When I think about my journey as a teacher, I realize that at first and for a few years, I was simply my old nickname of Mrs. English. I wasn't anything commanding; I wasn't really strong. In a world of private school, I had come from a place where content was king and students magically created written masterpieces without much effort on my behalf. I could be weak and wonderfully survive.
Enter me. Enter the turnaround at my school. Here I was, as green as green could be, and I was largely unprepared for the challenges that would face me. No one really believed in the school. People were nice, but I'm sure they thought the school would be the end of me. But somehow, someway, I survived. And I became Evans.

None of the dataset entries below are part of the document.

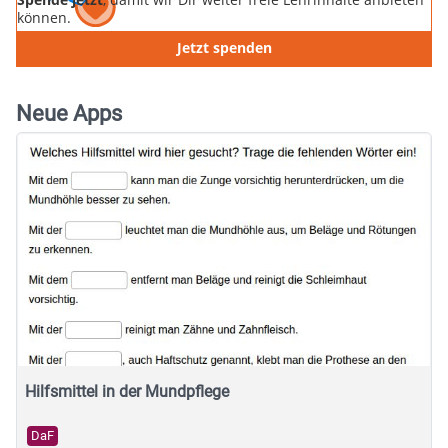
können.
Jetzt spenden
Neue Apps
Hilfsmittel in der Mundpflege
DaF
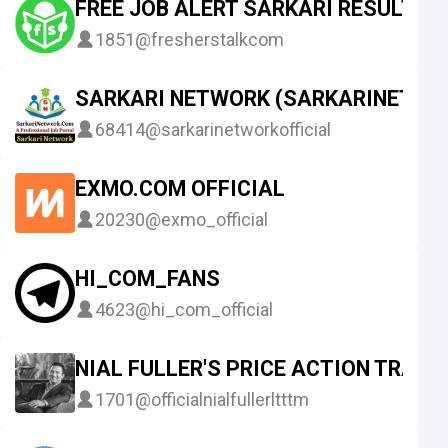
FREE JOB ALERT SARKARI RESULT G
1851
@fresherstalkcom
SARKARI NETWORK (SARKARINETWO
68414
@sarkarinetworkofficial
EXMO.COM OFFICIAL
20230
@exmo_official
HI_COM_FANS
4623
@hi_com_official
NIAL FULLER'S PRICE ACTION TRAD
1701
@officialnialfullerltttm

In college, education schools seem to be based around a perfect world where class management is just about having rituals and routines and emphasizing those routines-all in all, it's a bit person-less, dehumanizing. In the world of education, everyone enters an average classroom where most all students want to work. Unfortunately, no school really preps teachers for the realityland of need they greet when they enter the classroom. And it seems no one really bothers to emphasize how very important these relationships are in the classroom.
Luckily for me, in the turnaround for my school, God provided a wonderful best friend. I remember the day we met clearly. I was dragging in a wagon of my things, preparing to me a working "single" mom for the first time in two years, fresh out of my Masters and this bold, courageous, definitely not Southern teacher CARRIES my things including my wagon up the stairs. She said something about coming off of 250, so I definitely thought she was a weightlifter for a while. And figurative weightlifter she was. I owe so much to her coattails, and owe so much to her teacher wisdom I hadn't gained from anywhere else.
Of course, I should mention that because I thought her teaching swag was so wonderfully amazing, when I found out I'd be teaching with her, I went home and cried the entire weekend, knowing I would never measure up to her amazing posters, incredible plans, and overall comfort with public education. Little did I know that she would become the most powerful teaching mentor I've had in my life.
All of my thoughts here today are disjointed. I have so much running through my head. I am sure I will continue to edit and make sense of what I want to say. But for now, I am Evans.